* _Supplied information_:
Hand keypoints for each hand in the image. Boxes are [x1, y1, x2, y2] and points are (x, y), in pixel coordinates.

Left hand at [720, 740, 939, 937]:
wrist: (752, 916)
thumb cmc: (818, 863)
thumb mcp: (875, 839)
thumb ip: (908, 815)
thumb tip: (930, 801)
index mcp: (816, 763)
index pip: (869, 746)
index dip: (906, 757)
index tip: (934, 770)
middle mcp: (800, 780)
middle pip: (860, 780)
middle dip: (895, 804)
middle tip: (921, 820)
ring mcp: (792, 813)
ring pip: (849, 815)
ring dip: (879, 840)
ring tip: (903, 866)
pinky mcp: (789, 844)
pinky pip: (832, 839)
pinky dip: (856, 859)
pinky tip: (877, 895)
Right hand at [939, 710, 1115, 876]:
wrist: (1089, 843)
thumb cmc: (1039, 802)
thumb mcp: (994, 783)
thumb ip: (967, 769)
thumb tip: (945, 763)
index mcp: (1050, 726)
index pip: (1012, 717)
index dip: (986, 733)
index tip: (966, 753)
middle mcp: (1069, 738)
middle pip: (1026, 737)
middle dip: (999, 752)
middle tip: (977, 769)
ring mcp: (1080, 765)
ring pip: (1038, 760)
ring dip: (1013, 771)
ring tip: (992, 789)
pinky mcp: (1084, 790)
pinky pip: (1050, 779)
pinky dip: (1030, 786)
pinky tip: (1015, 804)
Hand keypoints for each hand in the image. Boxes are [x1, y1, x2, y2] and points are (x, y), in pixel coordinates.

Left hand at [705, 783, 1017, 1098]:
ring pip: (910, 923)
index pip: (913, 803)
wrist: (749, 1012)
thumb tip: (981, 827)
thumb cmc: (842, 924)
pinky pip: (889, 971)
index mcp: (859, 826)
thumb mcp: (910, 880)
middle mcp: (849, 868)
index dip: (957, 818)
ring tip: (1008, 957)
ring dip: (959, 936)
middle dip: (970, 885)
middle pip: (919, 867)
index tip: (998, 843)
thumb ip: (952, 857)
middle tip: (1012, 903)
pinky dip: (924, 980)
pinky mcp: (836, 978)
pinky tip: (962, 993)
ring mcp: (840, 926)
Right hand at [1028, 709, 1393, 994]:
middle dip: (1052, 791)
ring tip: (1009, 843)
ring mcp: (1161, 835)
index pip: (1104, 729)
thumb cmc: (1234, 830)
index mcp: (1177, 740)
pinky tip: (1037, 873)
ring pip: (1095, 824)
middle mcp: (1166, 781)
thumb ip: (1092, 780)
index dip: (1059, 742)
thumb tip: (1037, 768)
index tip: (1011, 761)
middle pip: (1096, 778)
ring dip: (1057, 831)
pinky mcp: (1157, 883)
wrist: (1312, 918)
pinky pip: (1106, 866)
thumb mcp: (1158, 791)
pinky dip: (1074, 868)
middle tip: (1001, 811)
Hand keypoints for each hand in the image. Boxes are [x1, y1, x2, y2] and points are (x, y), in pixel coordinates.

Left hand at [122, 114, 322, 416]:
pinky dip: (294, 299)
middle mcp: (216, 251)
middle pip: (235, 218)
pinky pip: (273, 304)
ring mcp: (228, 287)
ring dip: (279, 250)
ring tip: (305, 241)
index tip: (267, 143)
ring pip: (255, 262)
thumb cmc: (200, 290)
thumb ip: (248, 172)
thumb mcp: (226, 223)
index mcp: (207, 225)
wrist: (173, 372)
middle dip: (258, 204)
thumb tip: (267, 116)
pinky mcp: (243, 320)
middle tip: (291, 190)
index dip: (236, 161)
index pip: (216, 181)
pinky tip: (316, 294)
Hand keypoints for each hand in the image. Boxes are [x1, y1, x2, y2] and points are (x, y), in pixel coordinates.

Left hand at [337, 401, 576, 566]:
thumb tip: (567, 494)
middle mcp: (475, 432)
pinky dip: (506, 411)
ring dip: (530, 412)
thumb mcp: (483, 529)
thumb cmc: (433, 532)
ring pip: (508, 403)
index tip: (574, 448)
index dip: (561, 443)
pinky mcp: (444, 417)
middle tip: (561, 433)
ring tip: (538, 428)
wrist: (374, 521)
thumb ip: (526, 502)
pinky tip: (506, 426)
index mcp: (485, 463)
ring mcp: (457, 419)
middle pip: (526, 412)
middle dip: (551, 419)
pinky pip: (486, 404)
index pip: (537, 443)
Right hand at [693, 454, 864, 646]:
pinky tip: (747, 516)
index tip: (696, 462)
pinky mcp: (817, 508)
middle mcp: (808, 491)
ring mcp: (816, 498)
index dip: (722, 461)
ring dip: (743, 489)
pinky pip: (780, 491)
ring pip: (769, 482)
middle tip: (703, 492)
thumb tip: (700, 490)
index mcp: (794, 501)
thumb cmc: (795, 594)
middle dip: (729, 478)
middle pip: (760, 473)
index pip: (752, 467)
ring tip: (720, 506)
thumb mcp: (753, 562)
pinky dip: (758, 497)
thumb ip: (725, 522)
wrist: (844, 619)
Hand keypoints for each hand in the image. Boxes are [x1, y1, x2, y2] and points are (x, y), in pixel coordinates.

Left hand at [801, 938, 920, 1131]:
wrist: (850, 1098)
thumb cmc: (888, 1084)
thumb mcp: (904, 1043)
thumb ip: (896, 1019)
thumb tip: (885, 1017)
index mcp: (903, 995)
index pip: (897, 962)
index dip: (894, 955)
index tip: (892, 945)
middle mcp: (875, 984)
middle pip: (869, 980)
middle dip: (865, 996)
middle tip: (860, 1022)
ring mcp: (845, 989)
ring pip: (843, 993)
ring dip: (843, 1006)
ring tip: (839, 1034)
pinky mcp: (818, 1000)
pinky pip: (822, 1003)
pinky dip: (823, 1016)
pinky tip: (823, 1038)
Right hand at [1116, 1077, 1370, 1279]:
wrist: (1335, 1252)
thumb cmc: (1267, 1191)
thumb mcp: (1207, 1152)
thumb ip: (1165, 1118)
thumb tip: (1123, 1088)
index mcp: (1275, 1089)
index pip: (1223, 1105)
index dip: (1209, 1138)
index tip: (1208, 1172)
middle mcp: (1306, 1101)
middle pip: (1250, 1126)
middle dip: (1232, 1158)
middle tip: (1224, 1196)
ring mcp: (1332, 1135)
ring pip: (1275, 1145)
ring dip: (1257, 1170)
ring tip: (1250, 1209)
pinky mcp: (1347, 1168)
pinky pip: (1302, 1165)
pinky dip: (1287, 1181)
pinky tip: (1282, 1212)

* _What is needed_: Output each line of the listing in which the string "Left" is found.

* _Task result_:
Left hand at [720, 740, 939, 937]:
Left hand at [705, 783, 1017, 1098]:
Left hand at [122, 114, 322, 416]:
Left hand at [337, 401, 576, 566]:
Left hand at [801, 938, 920, 1131]:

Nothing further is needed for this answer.